The O s then gather together to produce a giant “GG,” which is a popular shortening of good game among online gamers. “For the uninitiated, ‘ Zero Rush’ is a term used by players in the game wherein the strategy involves creating as many units as possible in a quick amount of time in order to attack your opponents before they can fully mobilize.
Grant Garden, “The weird origin of Zero Rush, Google’s best Easter Egg,” The Daily Dot (January 29, 2017) These are generally in the form of images or videos, in which enormous armies of humans, bombs, aliens, ants, or anything else gangs up on a single person or thing.
In everyday use, a Zero rush can also be used to refer to any situation in which one person is ganged up on by a vastly superior number of opponents.
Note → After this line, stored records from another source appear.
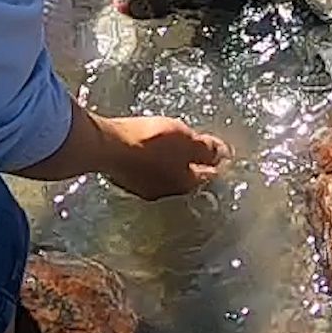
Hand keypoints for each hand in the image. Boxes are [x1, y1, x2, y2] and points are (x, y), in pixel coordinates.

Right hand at [95, 112, 229, 199]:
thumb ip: (207, 150)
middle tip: (194, 149)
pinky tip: (147, 151)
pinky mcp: (124, 178)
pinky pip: (145, 170)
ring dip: (169, 164)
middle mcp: (166, 192)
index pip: (208, 175)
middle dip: (191, 165)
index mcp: (185, 184)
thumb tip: (224, 155)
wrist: (107, 146)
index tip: (219, 153)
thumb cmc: (150, 142)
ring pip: (164, 175)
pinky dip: (150, 162)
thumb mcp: (186, 140)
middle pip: (185, 178)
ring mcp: (142, 188)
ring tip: (170, 148)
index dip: (215, 162)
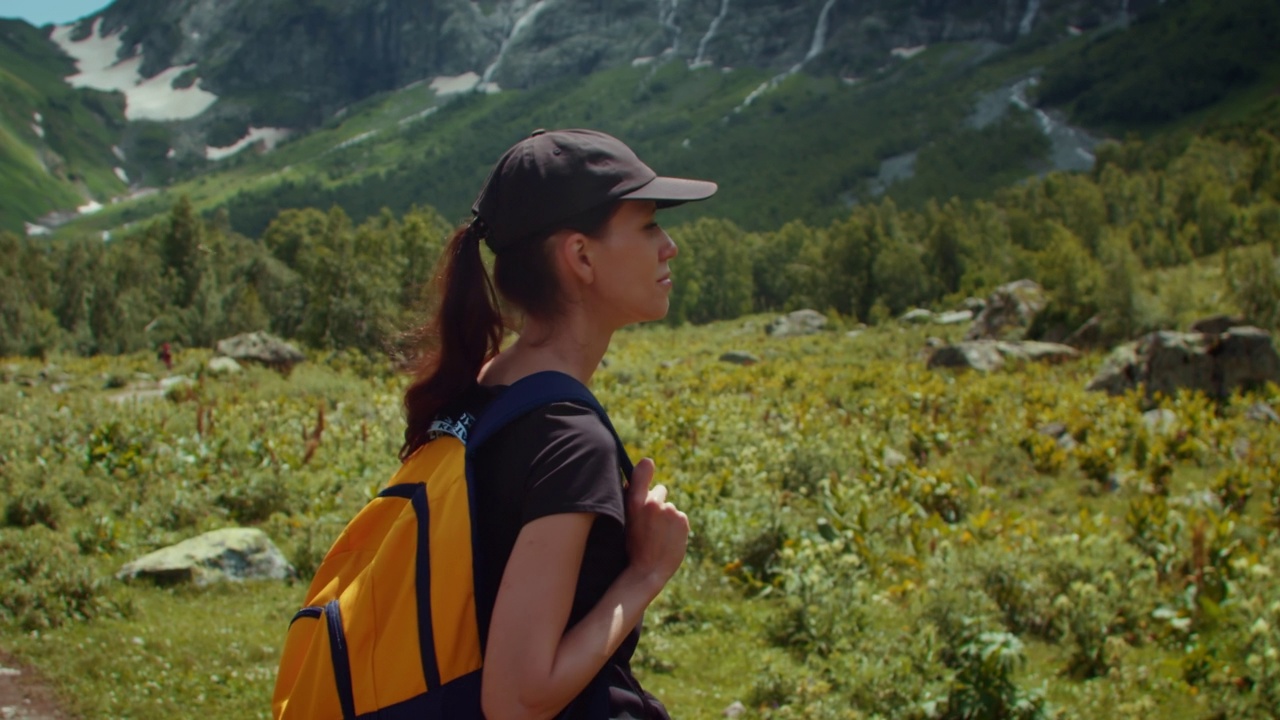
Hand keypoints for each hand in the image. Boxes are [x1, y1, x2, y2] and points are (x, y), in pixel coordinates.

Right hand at [624, 458, 688, 585]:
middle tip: (651, 522)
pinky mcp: (682, 519)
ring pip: (670, 508)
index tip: (647, 464)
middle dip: (658, 502)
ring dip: (667, 517)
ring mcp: (669, 510)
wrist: (648, 570)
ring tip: (658, 535)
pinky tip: (668, 539)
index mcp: (634, 502)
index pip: (640, 473)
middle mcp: (652, 502)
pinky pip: (680, 517)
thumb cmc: (634, 547)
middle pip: (660, 491)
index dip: (645, 468)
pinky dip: (677, 526)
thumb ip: (632, 499)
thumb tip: (636, 479)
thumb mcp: (626, 521)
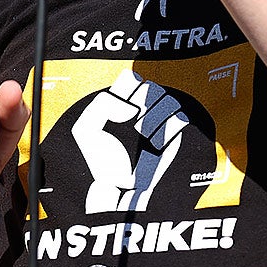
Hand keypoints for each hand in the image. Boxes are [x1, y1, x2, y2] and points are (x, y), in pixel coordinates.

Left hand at [71, 68, 188, 212]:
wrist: (118, 189)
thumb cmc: (102, 161)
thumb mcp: (86, 129)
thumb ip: (101, 105)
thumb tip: (131, 108)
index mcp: (121, 103)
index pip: (132, 78)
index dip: (129, 85)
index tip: (123, 100)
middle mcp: (141, 110)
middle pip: (152, 87)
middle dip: (143, 102)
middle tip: (132, 121)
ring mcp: (158, 122)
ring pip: (168, 100)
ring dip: (154, 116)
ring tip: (142, 133)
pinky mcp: (172, 137)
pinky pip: (180, 119)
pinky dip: (168, 128)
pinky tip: (154, 142)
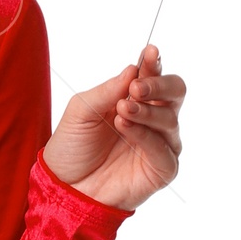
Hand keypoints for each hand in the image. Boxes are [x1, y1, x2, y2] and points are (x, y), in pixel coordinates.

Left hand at [42, 44, 184, 211]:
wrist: (64, 187)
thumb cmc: (73, 147)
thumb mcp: (81, 111)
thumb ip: (107, 90)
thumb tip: (132, 69)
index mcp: (136, 100)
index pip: (154, 75)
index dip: (154, 63)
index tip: (150, 52)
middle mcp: (153, 119)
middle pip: (176, 92)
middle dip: (159, 84)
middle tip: (136, 87)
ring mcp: (160, 144)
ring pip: (170, 119)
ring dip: (146, 111)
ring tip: (121, 110)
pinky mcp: (162, 169)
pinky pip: (164, 149)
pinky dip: (146, 136)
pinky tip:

This is not meant to be a formal definition of Zero rush like most terms we define on Dictionary.com, but is rather an informal word summary that hopefully touches upon the key aspects of the meaning and usage of Zero rush that will help our users expand their word mastery.
A term referring to the tactic of building a large amount of cheaper, early-game units and rushing into the enemy in an RTS game. Quickly rushing the enemies' base in the attempt to end the game early.
Zero refers to playable alien race in Star craft that could employ this strategy. Investing a ton of early game resources into feelings, a very cheap, aggressive unit in Star craft, and slamming them all into the enemy's means of production.